Theme 新しい抗体薬;ADC
ADCの基礎
がん分子標的治療 Vol.17 No.2, 6-10, 2019
モノクローナル抗体に殺細胞活性を有する薬物を結合させた抗体−薬物複合体(ADC)は,選択的かつ効果的にがん細胞を死滅させることで,既存の化学療法薬と比較して広い治療域が期待される次世代抗体医薬品である。2019年7月現在,5品目(ブレンツキシマブ ベドチン:抗CD30 ADC,トラスツズマブ エムタンシン:抗HER2 ADC,ゲムツズマブオゾガマイシン:抗CD33 ADC,イノツズマブ オゾガマイシン:抗CD22 ADC,polatuzumab vedotin:抗CD79b ADC)がFDAで承認され,次世代抗体の1カテゴリーとして注目度が高まっている。一方で,これら先行するADCの知見からADC技術の改善点も明らかとなってきており,より強力な治療効果を示す次世代型ADCの創製が期待されている。本稿では,上市品を含むこれまでのADC研究の流れおよびADCに必要とされる構成要素について触れ,次世代型ADC創出に向けた現在の動向についても紹介する。

■ 提供データ
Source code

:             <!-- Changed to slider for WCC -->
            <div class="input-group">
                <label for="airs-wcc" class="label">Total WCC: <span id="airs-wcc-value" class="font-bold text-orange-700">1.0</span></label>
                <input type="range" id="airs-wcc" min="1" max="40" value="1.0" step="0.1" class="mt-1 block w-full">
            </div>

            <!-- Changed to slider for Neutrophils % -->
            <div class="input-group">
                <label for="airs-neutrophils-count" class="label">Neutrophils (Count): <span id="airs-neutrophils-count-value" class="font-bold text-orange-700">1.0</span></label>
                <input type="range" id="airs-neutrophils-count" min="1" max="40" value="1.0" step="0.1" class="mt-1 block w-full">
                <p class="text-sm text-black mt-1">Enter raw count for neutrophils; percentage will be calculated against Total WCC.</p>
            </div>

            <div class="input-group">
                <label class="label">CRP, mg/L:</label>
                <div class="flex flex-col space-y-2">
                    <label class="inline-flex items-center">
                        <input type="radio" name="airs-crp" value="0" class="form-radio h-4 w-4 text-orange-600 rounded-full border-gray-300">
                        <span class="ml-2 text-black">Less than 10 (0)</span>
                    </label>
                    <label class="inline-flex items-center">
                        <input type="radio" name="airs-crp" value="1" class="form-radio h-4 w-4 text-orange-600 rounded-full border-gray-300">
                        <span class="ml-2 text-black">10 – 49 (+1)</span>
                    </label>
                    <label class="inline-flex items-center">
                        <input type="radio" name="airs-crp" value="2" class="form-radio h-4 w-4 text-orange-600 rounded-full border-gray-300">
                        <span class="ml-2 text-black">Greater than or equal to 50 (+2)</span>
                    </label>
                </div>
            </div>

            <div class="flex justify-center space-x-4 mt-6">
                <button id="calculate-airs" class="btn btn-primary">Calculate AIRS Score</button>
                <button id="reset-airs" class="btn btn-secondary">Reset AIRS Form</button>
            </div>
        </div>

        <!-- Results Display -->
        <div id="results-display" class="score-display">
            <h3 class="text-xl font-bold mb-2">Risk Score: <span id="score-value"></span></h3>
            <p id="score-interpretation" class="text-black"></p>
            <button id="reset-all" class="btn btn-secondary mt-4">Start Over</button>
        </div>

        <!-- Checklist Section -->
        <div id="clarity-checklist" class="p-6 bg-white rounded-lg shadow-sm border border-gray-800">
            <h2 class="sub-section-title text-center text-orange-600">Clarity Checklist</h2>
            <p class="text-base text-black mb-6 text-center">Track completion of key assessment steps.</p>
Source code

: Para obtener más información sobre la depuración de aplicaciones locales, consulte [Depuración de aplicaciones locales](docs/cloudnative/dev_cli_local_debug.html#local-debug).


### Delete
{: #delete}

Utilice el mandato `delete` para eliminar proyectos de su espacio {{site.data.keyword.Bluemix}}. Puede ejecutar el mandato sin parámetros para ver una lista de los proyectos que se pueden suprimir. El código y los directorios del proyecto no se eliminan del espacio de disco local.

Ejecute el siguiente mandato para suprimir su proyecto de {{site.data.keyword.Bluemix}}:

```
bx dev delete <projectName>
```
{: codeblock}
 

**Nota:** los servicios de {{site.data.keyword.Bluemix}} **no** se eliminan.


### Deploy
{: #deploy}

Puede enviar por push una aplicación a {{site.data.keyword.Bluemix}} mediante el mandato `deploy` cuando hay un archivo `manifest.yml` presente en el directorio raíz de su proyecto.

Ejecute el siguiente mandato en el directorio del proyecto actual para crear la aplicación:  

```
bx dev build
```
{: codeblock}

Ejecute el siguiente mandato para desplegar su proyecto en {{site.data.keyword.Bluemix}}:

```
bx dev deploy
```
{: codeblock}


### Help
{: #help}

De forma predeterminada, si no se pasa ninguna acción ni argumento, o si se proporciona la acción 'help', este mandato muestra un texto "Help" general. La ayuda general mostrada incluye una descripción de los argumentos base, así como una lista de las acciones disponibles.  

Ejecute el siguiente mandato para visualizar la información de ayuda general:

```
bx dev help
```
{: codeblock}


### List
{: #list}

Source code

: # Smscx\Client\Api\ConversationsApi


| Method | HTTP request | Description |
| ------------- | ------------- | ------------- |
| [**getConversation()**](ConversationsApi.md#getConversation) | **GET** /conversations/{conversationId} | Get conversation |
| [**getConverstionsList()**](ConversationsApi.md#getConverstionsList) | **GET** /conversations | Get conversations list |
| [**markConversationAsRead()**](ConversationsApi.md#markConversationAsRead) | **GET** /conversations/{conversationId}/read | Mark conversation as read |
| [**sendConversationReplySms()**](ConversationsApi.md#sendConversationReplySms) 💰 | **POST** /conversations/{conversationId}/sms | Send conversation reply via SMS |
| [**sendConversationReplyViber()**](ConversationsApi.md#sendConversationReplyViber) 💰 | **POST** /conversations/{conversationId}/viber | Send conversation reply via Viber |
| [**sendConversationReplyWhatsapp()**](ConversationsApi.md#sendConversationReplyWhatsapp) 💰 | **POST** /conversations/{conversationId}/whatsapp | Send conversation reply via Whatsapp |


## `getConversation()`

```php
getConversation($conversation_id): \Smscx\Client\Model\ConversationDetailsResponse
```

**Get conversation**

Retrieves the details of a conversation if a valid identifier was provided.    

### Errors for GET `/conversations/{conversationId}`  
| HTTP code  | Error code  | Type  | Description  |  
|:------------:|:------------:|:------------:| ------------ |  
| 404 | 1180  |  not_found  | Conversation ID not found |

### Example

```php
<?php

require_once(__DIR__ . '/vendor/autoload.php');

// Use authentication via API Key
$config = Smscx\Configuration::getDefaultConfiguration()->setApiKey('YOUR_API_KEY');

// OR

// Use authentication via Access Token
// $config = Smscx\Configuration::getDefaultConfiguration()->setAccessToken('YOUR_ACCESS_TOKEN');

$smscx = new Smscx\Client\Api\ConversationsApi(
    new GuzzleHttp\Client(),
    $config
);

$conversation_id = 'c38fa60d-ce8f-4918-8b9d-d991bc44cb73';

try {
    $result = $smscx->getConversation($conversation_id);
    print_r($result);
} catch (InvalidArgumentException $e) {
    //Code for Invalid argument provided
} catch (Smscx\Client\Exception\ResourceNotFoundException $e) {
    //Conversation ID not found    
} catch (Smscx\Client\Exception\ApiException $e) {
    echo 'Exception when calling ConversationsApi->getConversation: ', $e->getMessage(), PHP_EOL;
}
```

■ 課題文
ADCに関する演習本文によると、2019年7月現在、FDAで承認されているADCは何品目ですか。

■ 解答
5品目がFDAで承認されています。